Patna: Sister Teresa Rose Nabholz, an American nun who helped people to see both father and mother in God during her four decades of service in India, died on February 11. The member of the Sisters of Charity of Nazareth was 85. She died at a congregation’s headquarters in Kentucky, US.
“Teresa Rose contributed not only to her community but to other religious communities and the Church in India by initiating the Apostolic Orientation Program through her leadership in the Conference of Religious in North India,” said Sister Amala, former provincial of the Sisters of Notre Dame in Patna, Bihar.
The Indian who had associated with the American missionary nun for years, said she had “lived through a period of major changes in the Church and India and she responded to the new way of thinking even though she was a foreigner.” Sr Teresa Rose’s “collaborative” spirit also helped the Notre Dame congregation to manage the changes, Sr Amala added.
Patna is the Indian base of both the congregations that have their roots in the United States.
Jesuit Father Robert Athickal, Sr Teresa Rose’s one time spiritual director, said her spirituality “encompassed the whole universe” and she always radiated “a relaxed sense of at home with the planet and its inhabitants.”
The Jesuit, who is the founder director of the Patna-based green group Tarumitra (friends of trees), said the Church has lost a “very courageous woman” who was counselor, spiritual guide and an enlightened seer. “She spoke of a God, as a Star Dancer, pirouetting across galaxies of the multiverse,” he added.
He also said Sister Teresa Rose’s “sense of well being made her totally at home with this planet, which inspired her to donate her mortal remains to the Louisville University for medical research.”

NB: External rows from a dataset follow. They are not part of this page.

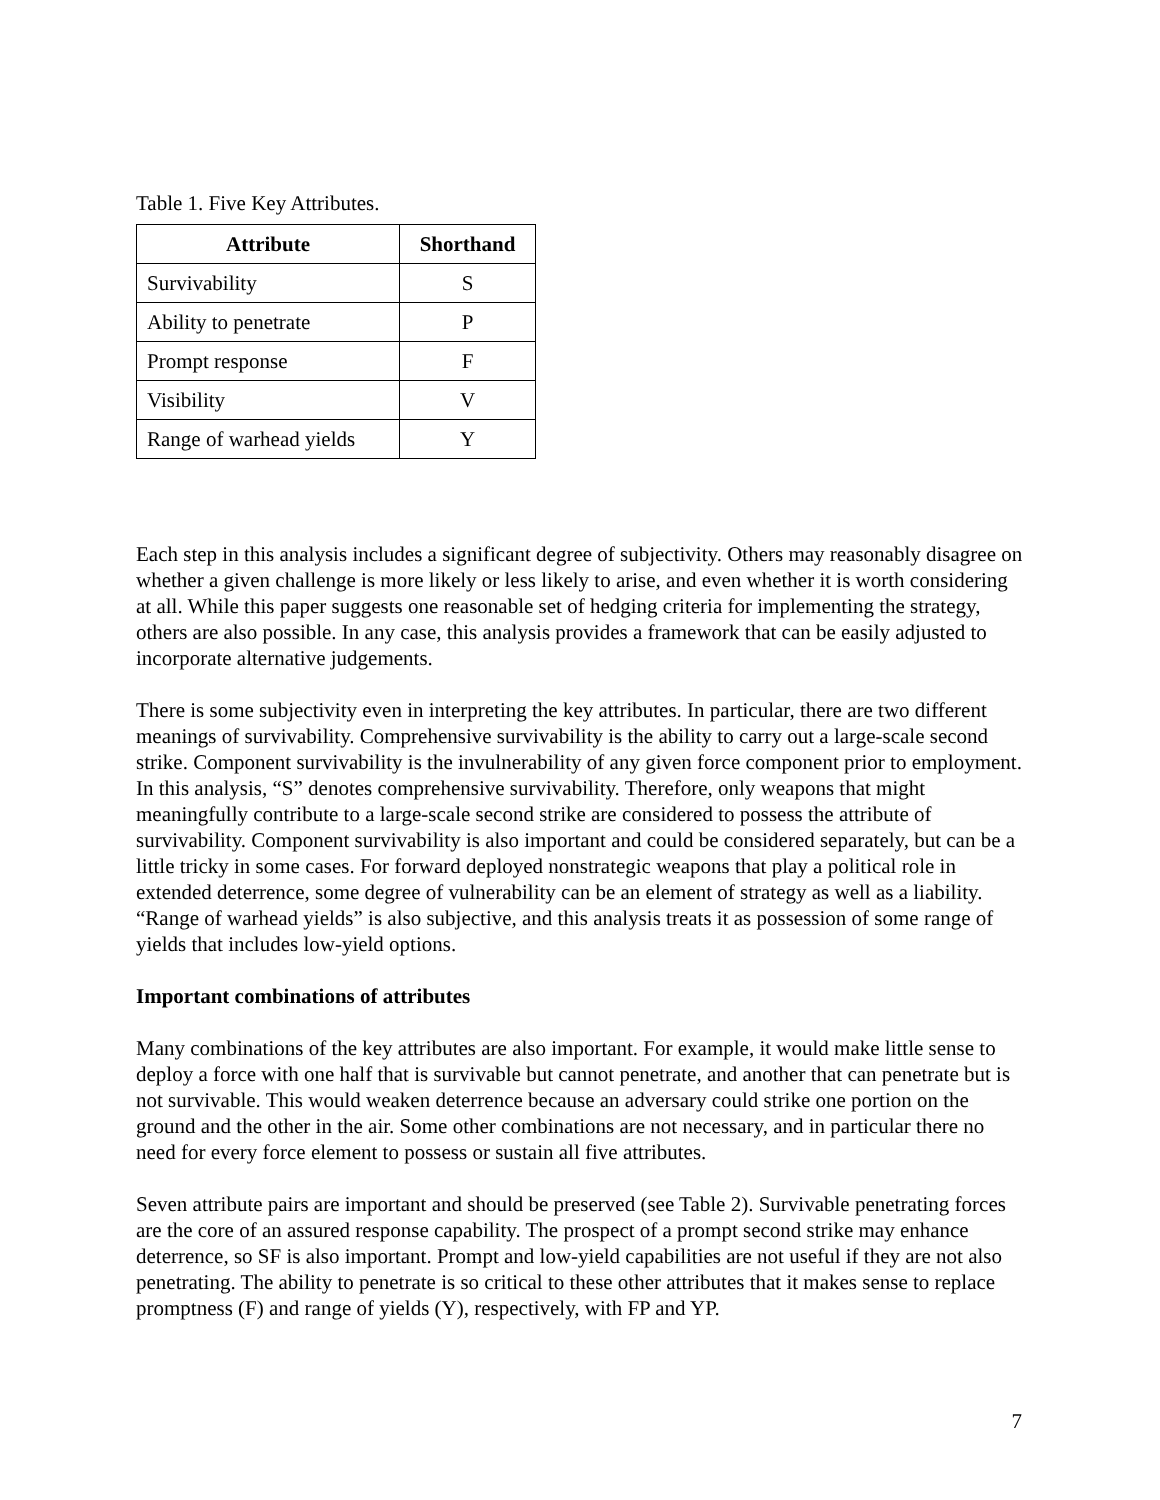Table 1. Five Key Attributes.
| Attribute | Shorthand |
| --- | --- |
| Survivability | S |
| Ability to penetrate | P |
| Prompt response | F |
| Visibility | V |
| Range of warhead yields | Y |
Each step in this analysis includes a significant degree of subjectivity. Others may reasonably disagree on whether a given challenge is more likely or less likely to arise, and even whether it is worth considering at all. While this paper suggests one reasonable set of hedging criteria for implementing the strategy, others are also possible. In any case, this analysis provides a framework that can be easily adjusted to incorporate alternative judgements.
There is some subjectivity even in interpreting the key attributes. In particular, there are two different meanings of survivability. Comprehensive survivability is the ability to carry out a large-scale second strike. Component survivability is the invulnerability of any given force component prior to employment. In this analysis, “S” denotes comprehensive survivability. Therefore, only weapons that might meaningfully contribute to a large-scale second strike are considered to possess the attribute of survivability. Component survivability is also important and could be considered separately, but can be a little tricky in some cases. For forward deployed nonstrategic weapons that play a political role in extended deterrence, some degree of vulnerability can be an element of strategy as well as a liability. “Range of warhead yields” is also subjective, and this analysis treats it as possession of some range of yields that includes low-yield options.
Important combinations of attributes
Many combinations of the key attributes are also important. For example, it would make little sense to deploy a force with one half that is survivable but cannot penetrate, and another that can penetrate but is not survivable. This would weaken deterrence because an adversary could strike one portion on the ground and the other in the air. Some other combinations are not necessary, and in particular there no need for every force element to possess or sustain all five attributes.
Seven attribute pairs are important and should be preserved (see Table 2). Survivable penetrating forces are the core of an assured response capability. The prospect of a prompt second strike may enhance deterrence, so SF is also important. Prompt and low-yield capabilities are not useful if they are not also penetrating. The ability to penetrate is so critical to these other attributes that it makes sense to replace promptness (F) and range of yields (Y), respectively, with FP and YP.
7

Another Jesuit, Fr Joe Kunnampuram, who directs Atmadarshan, where Sister Teresa Rose had worked as a visiting resource person, recalls that she had helped those who came to the spirituality center in Patna, “see both motherliness and fatherliness in the image of one God.”
Teresa Rose helped more than 1,000 priests, religious women and men during her ten-year stay in Atmadarshan, he added.
He found the American nun “loving, caring, creative, full of life and enthusiasm for the service of humanity and to spread the good news of Jesus.” He also saw “a champion of gender equality” who integrated left and right brain processes in her teaching to make classroom presentation highly creative.
“She also was an expert presenter of the Enneagram process, Myers-Briggs inventory based on Jungian depth psychology. She was so deeply spiritual and close to God that she was able to endure her prolonged illness and suffering in the spirit of Jesus,” Fr Kunnumpuram added.
Sister Teresa Rose travelled across India giving retreats, the Myers-Briggs inventory and Enneagram process to many religious congregations. She served as reflector and facilitator for provincial chapters of several religious congregations.
Sister Teresa Rose came to Mokama, some 60 km southeast of Patna, in 1962 as a trained nurse to serve at Nazareth Hospital. She was appointed director of candidates, novices and young sisters. She inculcated in them love for God, community and mission. She also served as regional superior and later as the first Provincial Superior of her congregation’s Patna Province.
After serving forty years in many capacities in India, Sister Teresa Rose want as a missionary to Belize in Central America in 2002.
Jose Kavi, editor of Matters India who knew her for years, said he could see how she had guided many girls from conservative societies of Kerala and elsewhere to discover their womanhood and assert for their rights. “If the Indian SCNs are so effective in society now, much credit should go to that great lady from the States” he added.
Sister Teresa Kotturan, an SCN nun serving as the UN representative of Charity Federation in New York, said Teresa Rose “brought out the best in others for the sake of community and mission”
Another SCN, Sister Rose Plathottathil, said her former provincial “zealously moved along with the changes the Vatican II brought about in religious life and the Church. Sister Teresa Rose embraced inculturation whole heartedly not only in word but in deed by adopting the Indian garb.”
Sister Bridget Kappalumakal, a former SCN provincial, said her predecessor had always a smile on her lips.
Sister Olive Pinto, another SCN, found in her a “friend, mentor and a companion throughout my life sharing joys, sorrows, confusion and achievements.”
According to her, Sr Teresa Rose was ahead of her time, daring to take risks in initiating new forms of mission and immersion in to the lives and struggles of the people on the margins, as the present Pope invites Religious to do today.”